• ASSIGNMENT:
Transcribe the text of each of the entries below verbatim, omitting the pictures.

• GIVEN RECORDS:
________

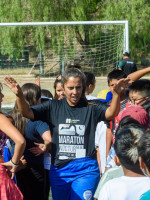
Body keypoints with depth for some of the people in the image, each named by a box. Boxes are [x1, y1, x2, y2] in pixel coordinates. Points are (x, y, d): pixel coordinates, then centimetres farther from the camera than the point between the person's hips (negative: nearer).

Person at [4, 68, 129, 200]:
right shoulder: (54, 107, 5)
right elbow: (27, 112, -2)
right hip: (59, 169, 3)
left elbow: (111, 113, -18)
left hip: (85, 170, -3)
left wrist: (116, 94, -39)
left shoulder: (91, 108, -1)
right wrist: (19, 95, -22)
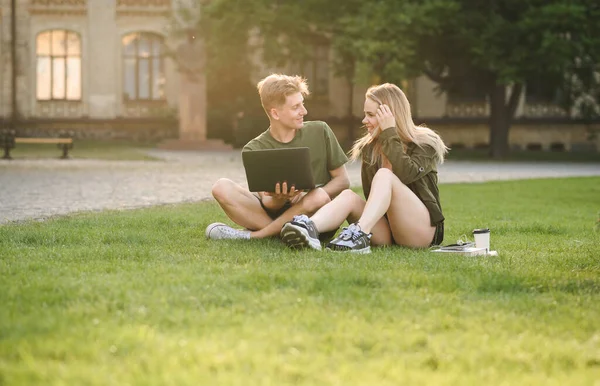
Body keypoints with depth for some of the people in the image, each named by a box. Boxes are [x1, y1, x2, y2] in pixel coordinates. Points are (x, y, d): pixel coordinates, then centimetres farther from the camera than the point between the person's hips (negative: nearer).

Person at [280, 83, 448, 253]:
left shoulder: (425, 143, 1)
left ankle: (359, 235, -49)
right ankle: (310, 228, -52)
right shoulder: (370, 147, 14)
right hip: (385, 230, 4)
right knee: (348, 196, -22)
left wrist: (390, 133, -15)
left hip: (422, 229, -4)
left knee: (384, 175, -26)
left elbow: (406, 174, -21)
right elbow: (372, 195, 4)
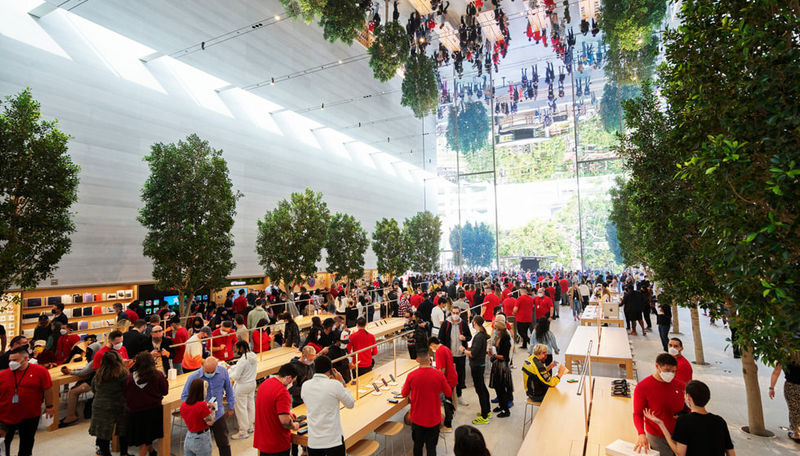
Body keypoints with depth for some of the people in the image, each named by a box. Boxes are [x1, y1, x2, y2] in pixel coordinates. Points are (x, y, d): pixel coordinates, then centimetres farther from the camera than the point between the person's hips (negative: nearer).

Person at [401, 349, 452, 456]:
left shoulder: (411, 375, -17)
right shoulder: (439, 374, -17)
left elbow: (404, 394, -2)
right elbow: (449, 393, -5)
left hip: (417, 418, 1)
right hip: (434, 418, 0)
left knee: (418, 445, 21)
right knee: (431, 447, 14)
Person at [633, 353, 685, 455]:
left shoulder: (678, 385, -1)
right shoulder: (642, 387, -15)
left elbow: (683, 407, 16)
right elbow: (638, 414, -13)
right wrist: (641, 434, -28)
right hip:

________

• THE ANSWER:
Body keypoints with depth for some of the people in the image, each named by a box. Boxes are [x1, y1, x2, y2] in pixel coordinates. Points are (x, y, d): pixel coordinates, then centimetres farther from the camera than the point between the person's hips (negative: nearer).

Person at [4, 68, 129, 200]:
right shoulder: (54, 107, 5)
right elbow: (27, 112, -2)
right hip: (59, 169, 3)
left elbow: (111, 113, -18)
left hip: (85, 170, -3)
left wrist: (116, 94, -39)
left shoulder: (91, 108, -1)
right wrist: (19, 95, -22)
Body keypoints with depth for some of the people in the image, each named by a box. Boxes are [x1, y1, x2, y2] in pixel coordinates. Points are (x, y, d): pixel coordinates, then centimetres farther from the camera than the point between the person's hips (negative: nearer).

Person at [280, 83, 448, 253]:
left shoulder: (425, 143, 1)
left ankle: (359, 235, -49)
right ankle: (310, 228, -52)
right shoulder: (370, 147, 14)
right hip: (385, 230, 4)
right knee: (348, 196, -22)
left wrist: (390, 133, -15)
left hip: (422, 229, -4)
left knee: (384, 175, -26)
left elbow: (406, 174, -21)
right elbow: (372, 195, 4)
Body keypoints with depth for some of the people in the image, each named by a box. Boxes are [x1, y1, x2, y2] in pixel coordinates. Points are (x, y, d): pixel coordinates, then centimetres farther from the camera than the point between the person's hips (negative: nearer).

Person at [401, 349, 452, 456]:
left shoulder: (411, 375, -17)
right shoulder: (439, 374, -17)
left elbow: (404, 394, -2)
right elbow: (449, 393, -5)
left hip: (417, 418, 1)
right hip: (434, 418, 0)
left knee: (418, 445, 21)
right knee: (431, 447, 14)
Person at [633, 353, 685, 455]:
left shoulder: (678, 385, -1)
right shoulder: (642, 387, -15)
left elbow: (683, 407, 16)
right elbow: (638, 414, -13)
right wrist: (641, 434, -28)
right hip:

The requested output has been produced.